When I first picked up this book (a bargain acquisition at an outdoor book sale), I expected it to be a musing on creativity and writing, from a fellow creative. It is...and it isn't. In addition to being a writer, Alice Flaherty is also a licensed and practicing neurologist, and her take on how the brain responds to creativity features a take on the topic through both lenses- that of a creative, and that of a medical practitioner. Are you starting to see now why this reader, firmly stationed in the realm of the former, had such a hard time getting through the text- peppered equally with anecdotes from writers and complicated medical terminology?

The worry with the "shifting gears" narrative that we employ, is that it implies that you can only follow one path at once. Flaherty has demonstrated that pursuing multiple paths at once has undeniable benefits. She doesn't have to, on any given day, decide if she's a doctor or a writer- because she's both. Most of the time she's performing in one role at a time, but she is- she can choose to define herself- as both.

Now, is there a case for pursuing one path over another? Of course there is. But the idea that we have to choose one path at a time has its falsehoods, as well. One of the most arresting passages in the book, for me, addressed the reason that we might flee one path in favor of another:

[...] a sense of vocation doesn't guarantee happiness at work.
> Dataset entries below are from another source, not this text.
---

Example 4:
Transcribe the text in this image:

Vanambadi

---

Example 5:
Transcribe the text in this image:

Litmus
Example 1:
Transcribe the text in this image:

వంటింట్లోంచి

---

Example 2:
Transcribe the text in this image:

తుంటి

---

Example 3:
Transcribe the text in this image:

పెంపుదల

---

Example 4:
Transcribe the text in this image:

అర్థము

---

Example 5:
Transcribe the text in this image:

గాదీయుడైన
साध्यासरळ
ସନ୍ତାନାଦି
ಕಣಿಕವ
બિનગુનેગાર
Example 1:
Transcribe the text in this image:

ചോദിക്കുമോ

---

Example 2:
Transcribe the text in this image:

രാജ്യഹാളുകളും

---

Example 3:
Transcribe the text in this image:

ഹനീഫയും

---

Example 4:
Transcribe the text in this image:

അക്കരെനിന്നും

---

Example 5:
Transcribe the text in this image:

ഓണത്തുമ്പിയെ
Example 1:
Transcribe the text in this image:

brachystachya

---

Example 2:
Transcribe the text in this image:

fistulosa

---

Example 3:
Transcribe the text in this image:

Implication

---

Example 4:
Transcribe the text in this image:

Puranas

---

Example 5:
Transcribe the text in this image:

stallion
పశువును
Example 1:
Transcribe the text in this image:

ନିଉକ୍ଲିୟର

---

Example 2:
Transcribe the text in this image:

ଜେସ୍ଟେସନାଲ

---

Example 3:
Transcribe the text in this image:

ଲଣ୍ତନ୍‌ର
Nor does it guarantee being good at the job. Perhaps it merely gives the possessor a feeling of megalomania, a sense of being in some manner chosen for a higher goal. Sense of vocation as disease. How is vocation related to workaholism, and is hypergraphia a special case of either? To some extent, workaholism is a term others use to describe people who prefer to describe themselves as having a vocation. The others are saying that he couldn't enjoy himself as much as he thinks, that he works to relieve anixety, not for pleasure or a goal. Yet even those without a true vocation never feel only the joy of work without occasionally feeling its terror. When your work is part of who you are, and you feel you are working badly, you become foul to yourself.

Sometimes, the logical thing to do when we have a bad day, bad week, or bad few months, our consciousness drives us to assume that we shouldn't be doing it. And while that could be true, it may also mean that an outlet is needed to balance our time and mindset. And occasionally, that outlet becomes a lifeline, a way to feel more vital in times good and bad. In the best case, our vocation and our "outlet" should be able to coexist as equally essential parts of who we are.
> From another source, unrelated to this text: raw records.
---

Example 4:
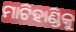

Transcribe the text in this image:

ମାଟିହାଣ୍ଡିକୁ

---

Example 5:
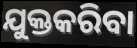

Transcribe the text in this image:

ଯୁକ୍ତକରିବା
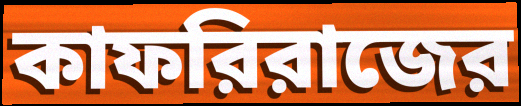
কাফরিরাজের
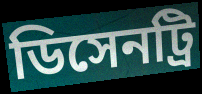
ডিসেনট্রি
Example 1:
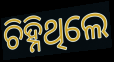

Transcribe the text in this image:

ଚିହ୍ନିଥିଲେ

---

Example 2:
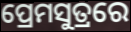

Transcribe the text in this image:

ପ୍ରେମସୁତ୍ରରେ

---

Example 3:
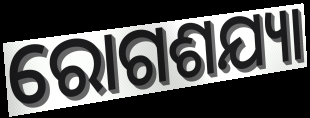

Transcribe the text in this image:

ରୋଗଶଯ୍ୟା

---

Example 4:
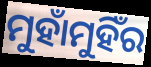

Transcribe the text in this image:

ମୁହାଁମୁହିଁର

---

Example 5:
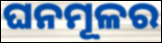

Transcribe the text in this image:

ଘନମୂଳର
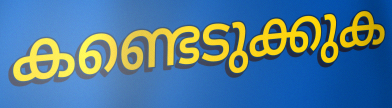
കണ്ടെടുക്കുക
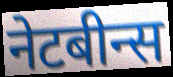
नेटबीन्स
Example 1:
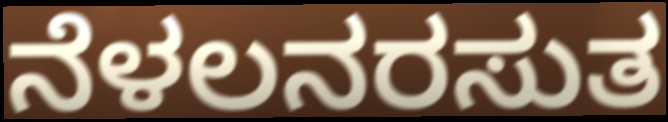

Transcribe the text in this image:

ನೆಳಲನರಸುತ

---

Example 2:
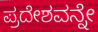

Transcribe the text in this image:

ಪ್ರದೇಶವನ್ನೇ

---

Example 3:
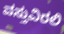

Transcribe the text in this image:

ವಸ್ತುವಿರಲಿ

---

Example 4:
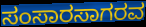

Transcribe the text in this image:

ಸಂಸಾರಸಾಗರವ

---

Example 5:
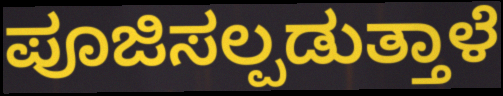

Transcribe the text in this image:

ಪೂಜಿಸಲ್ಪಡುತ್ತಾಳೆ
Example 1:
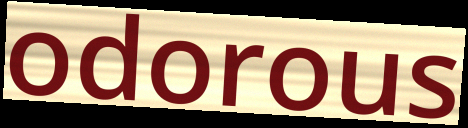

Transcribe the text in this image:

odorous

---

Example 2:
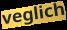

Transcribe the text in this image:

veglich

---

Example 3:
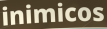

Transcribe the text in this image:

inimicos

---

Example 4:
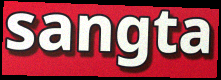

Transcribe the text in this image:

sangta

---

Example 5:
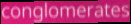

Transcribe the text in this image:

conglomerates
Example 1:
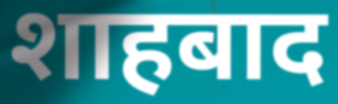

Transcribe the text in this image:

शाहबाद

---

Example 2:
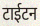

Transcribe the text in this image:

टाईटन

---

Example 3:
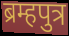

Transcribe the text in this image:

ब्रम्हपुत्र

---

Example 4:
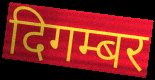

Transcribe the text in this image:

दिगम्बर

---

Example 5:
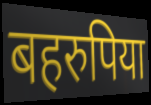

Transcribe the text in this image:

बहरुपिया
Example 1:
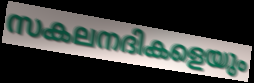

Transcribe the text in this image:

സകലനദികളെയും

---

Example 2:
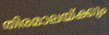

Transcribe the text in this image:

തിരമാലയ്ക്കും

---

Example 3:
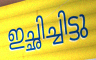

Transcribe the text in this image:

ഇച്ഛിച്ചിട്ടു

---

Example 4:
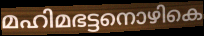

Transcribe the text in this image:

മഹിമഭട്ടനൊഴികെ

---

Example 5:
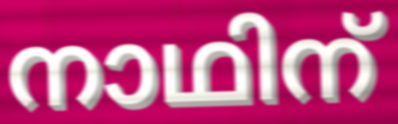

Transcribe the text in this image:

നാഥിന്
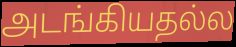
அடங்கியதல்ல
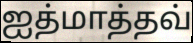
ஐத்மாத்தவ்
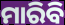
ମାରିବି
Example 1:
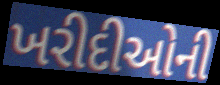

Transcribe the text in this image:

ખરીદીઓની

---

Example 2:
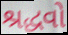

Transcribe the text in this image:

શ્રદ્ધવો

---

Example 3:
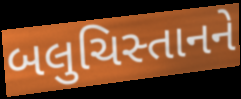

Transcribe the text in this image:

બલુચિસ્તાનને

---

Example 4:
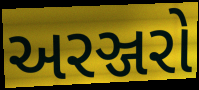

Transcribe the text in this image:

અરઞ્જરો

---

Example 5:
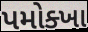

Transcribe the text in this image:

પમોક્ખા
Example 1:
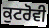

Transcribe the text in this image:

ਕੁਟਰੋਵੀ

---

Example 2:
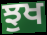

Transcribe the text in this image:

ਝੁਖ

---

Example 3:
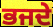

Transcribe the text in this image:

ਭਜਦੇ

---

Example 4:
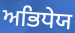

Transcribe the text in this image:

ਅਭਿਧੇਯ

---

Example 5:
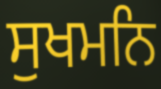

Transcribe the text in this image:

ਸੁਖਮਨਿ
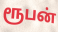
ரூபன்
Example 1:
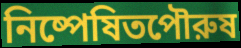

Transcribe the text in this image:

নিষ্পেষিতপৌরুষ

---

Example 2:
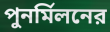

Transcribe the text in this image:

পুনর্মিলনের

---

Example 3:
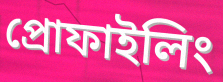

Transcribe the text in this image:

প্রোফাইলিং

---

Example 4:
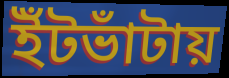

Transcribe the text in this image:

ইঁটভাঁটায়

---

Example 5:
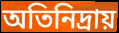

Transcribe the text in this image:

What's more, I appreciated how openly Flaherty shared the degree to which embracing her dual vocations affected her work in each area. She was particularly forthright about how her experience as a writer, and one whose writing was (a) a key part of an ailment, and (b) an avenue by which she got to experience her vocation from the opposite side:

Sometimes I think the hospital psychiatrist judged me too strictly because I was a physician. If doctors' thoughts are perfectly linear, they need- what else?- medicine. Metaphors and heightened imagery are permissible only for poets [...] I miss the days when I had the kind of faith in the scientific method that a nun has in her vows. But now my brain is more permeable to metaphors than it was before.

And when I think about the best benefit that comes from pursuing multiple paths at once, particularly as it pertains to my own life as an educator and a writer (neither of which I could imagine giving up), it is this element that sticks out. When you feel your motivation, inspiration, or spark for life flagging in one area, it could be something in another area that brings you back, re-energizes you. In the absence of that additional area of exploration (or vocation), you may resign yourself to one way of thinking- and no additional means of motivation when that way fails you.
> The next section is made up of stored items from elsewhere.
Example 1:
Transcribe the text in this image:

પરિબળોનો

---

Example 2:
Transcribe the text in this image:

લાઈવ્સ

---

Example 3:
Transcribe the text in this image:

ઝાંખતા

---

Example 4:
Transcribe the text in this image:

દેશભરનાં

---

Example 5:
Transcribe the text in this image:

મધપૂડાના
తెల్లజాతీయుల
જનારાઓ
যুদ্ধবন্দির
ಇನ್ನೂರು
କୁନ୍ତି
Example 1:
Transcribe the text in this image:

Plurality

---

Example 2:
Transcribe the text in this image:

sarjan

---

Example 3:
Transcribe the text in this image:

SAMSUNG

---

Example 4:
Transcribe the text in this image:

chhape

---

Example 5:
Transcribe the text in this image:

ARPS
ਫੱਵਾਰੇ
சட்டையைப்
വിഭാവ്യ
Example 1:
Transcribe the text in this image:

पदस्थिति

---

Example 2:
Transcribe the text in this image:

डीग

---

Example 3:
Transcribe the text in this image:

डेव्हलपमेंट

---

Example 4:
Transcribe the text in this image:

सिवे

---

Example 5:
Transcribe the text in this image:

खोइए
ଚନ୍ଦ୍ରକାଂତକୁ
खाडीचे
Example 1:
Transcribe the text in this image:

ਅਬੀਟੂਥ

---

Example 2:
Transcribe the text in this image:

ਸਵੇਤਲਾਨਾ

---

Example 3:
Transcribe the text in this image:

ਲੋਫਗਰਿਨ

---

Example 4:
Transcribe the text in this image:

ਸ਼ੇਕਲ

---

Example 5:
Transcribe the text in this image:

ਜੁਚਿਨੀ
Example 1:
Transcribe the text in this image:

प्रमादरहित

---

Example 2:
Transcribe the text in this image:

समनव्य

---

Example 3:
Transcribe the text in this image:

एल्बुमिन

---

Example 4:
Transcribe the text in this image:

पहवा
As you ponder the path that your life will take, consider the prospect that there isn't just one path. Maybe the freedom to pursue a "both/and" strategy in your own life, and exploring how those multiple paths could inform one another, could make a seemingly agonizing decision, a little less stressful. One thing's for sure, though- the decision to broaden your path will make your life fuller. So think about it: what could your "both/and" be?